Rapid across the board

Through the slower corners you can really attack with confidence, pick a line and you know the car will respond faithfully to the instructions sent through the (somewhat lifeless) helm. The recalibrated Active M differential is fast-acting and will allow you steer the rear axle with your right foot if you are inclined. Slides are well-telegraphed, progressive and easily gathered up.

Slow corners are a hoot but the poise doesn’t dissipate as speed rises. Faster corners such as Sunset at Kyalami the M2 CS can take with alarming speed and just an hint of neutral drift when you really ramp up the speed. Fast direction changes such as the Esses once again highlight the front end’s obedience to steering input and unwillingness to leave the driver’s chosen line.
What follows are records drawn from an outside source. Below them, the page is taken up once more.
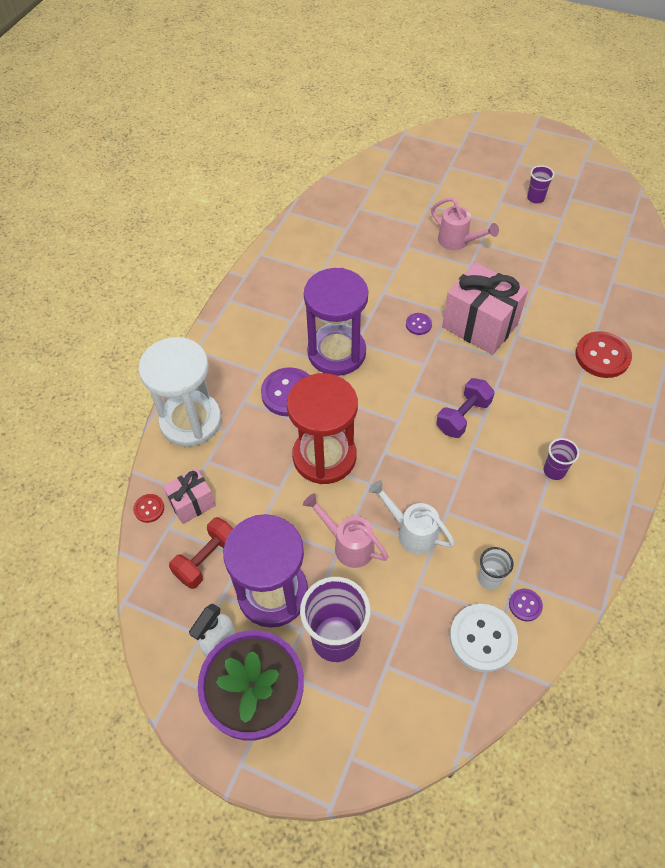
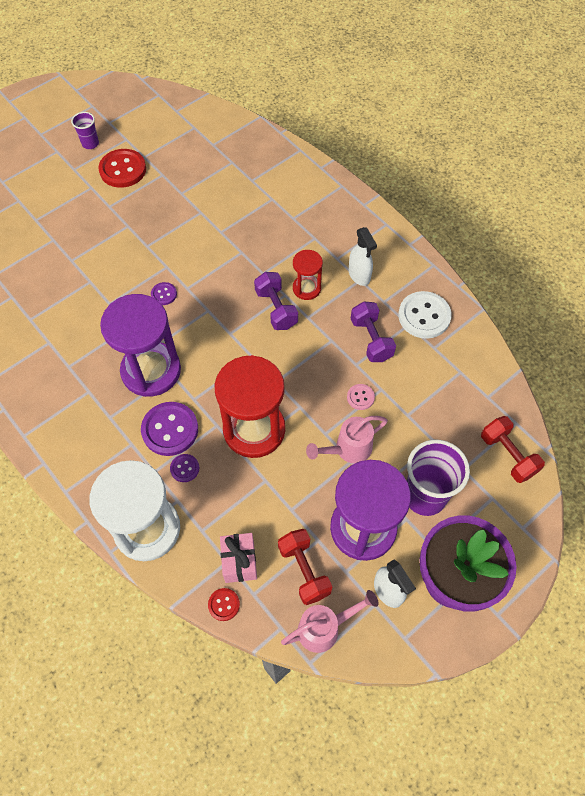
camera: 65 degrees left, 5 degrees up
(411, 532) = (360, 397): white watering can -> pink button
(429, 708) = (507, 455): none -> red dumbbell
(457, 242) = (95, 221): pink watering can -> pink watering can (324, 628)
(479, 326) = (195, 252): pink gift -> none
(482, 638) = (470, 393): white button -> white button (424, 316)
(484, 514) = (371, 339): none -> purple dumbbell
(489, 578) = (425, 364): white cup -> none
(504, 431) = (306, 288): none -> red hourglass
(525, 605) = (457, 352): purple button -> purple button (184, 468)
(554, 471) = (359, 275): purple cup -> white spray bottle
(602, 356) = (278, 190): red button -> red button (123, 170)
The rest of the lap exposes no flaw that my level of driving skill can unearth. Grip levels are high and mid-corner speeds are purely a function of bravery. Ramping over kerbs and riding out the ensuing slides are addictive and I am really pleased that my driving instructor is letting me get away with such hoolig… err, allowing this very technical exploration of the car’s limits.


The BMW M2 CS is an extremely impressive machine, of that there is no doubt. We’ve yet to experience the Porsche Cayman GT4, so we’ll reserve judgement in terms of how the BMW stacks up against its natural rival. Performance in a straight line is suitably and comparatively quick but its the way the M2 CS attacks corners that is it’s real party trick. I cannot recall steering many front-engined cars (with a number plate) that turn-in and resist understeer the way the M2 CS does. For one fleeting moment I recalled a memorable drive in an M4 GTS, which also feels like a racetrack refugee.

The BMW M2 CS is a clear indication of what the speed merchants from M are capable of when let off the leash. Sadly, this car maybe the last of its breed as the brand (and the world) embraces hybridisation and electrification. As far as a last hurrah for a performance coupe goes, the M2 CS is a brilliant way for the 2 Series to exit. This is quite likely the last of its kind from M, too. I just hope that the 29 lucky owners in SA really do drive their M2 CSs as intended and don’t pickle them for investment value because that would be a real shame.